The long-standing question of whether Puerto Rico should push to become the 51st U.S. state is at the center of Tuesday's gubernatorial elections in this American territory.

Former Gov. Pedro Rossello (search), whose previous terms from 1993 through 2000 were marked by a series of corruption scandals, has made the statehood demand a central theme of his campaign to return to the post.

Polls give him a narrow lead over Anibal Acevedo Vila (search), who favors the island's current status as a U.S. commonwealth. Ruben Berrios of the Puerto Rican Independence Party, making his fifth run for governor, was running third in the polls.
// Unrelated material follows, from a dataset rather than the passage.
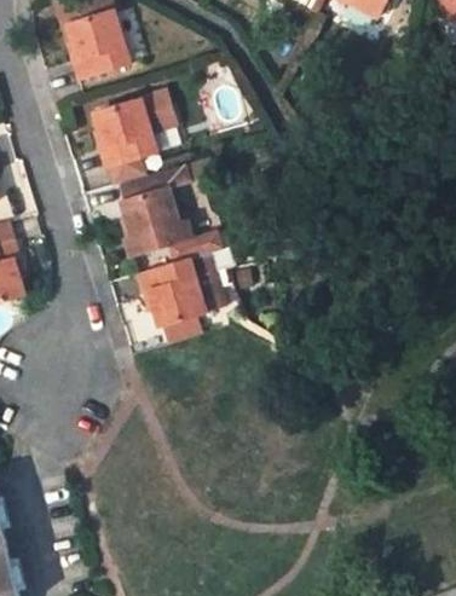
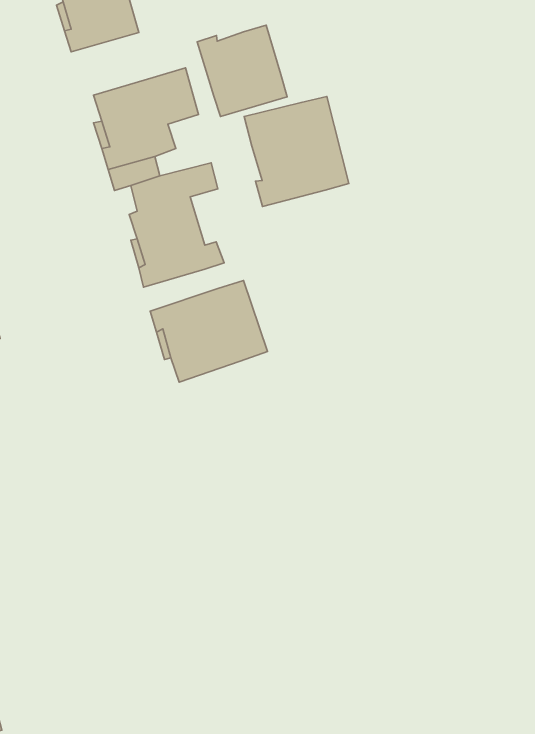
building: none -> [197,25,287,117]
building: none -> [244,96,349,206]

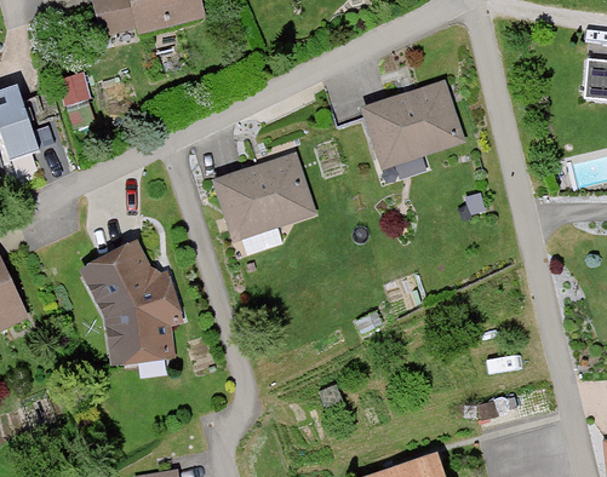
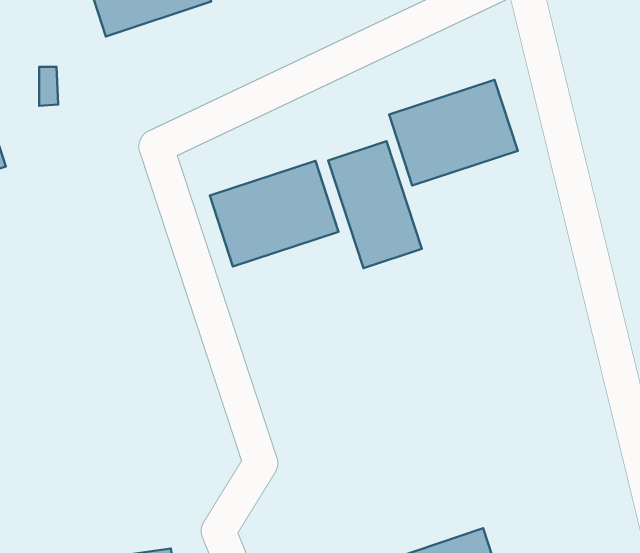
building: none -> [328,141,422,268]
building: [80,245,182,363] -> none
Puerto Rico's 4 million residents are U.S. citizens but cannot vote for U.S. president. Outgoing Gov. Sila Calderon declined to seek re-election.

Some 2.4 million Puerto Ricans were registered to vote Tuesday for governor, the island's nonvoting delegate to Congress as well as for members of the island's legislature and municipal posts.

Polls close at 2 p.m. EST. Preliminary results are expected late Tuesday.

Rossello has pledged to lead a clean government if elected again.

Acevedo Vila, who is currently the island's delegate to Congress, says he is determined to prevent the "rampant corruption" of Rossello's two terms.

Standing in a voting line at a school, accountant Enrique Vasallo said he backed Acevedo Vila because "I like the way things are" with Puerto Rico as a U.S. commonwealth.

Rossello promises another vote on statehood — an option narrowly defeated in nonbinding referendums he oversaw in 1993 and 1998.

The Caribbean island has been a U.S. territory since 1898. The island was given limited autonomy in 1952. Puerto Ricans generally pay no federal income taxes but have no vote in Congress and pay substantial local taxes.

In another American territory, the nearby U.S. Virgin Islands, the nonvoting delegate to Congress, Democrat Donna M. Christensen, faced challengers Krim Ballentine of the Republican Party and independent Warren Mosler.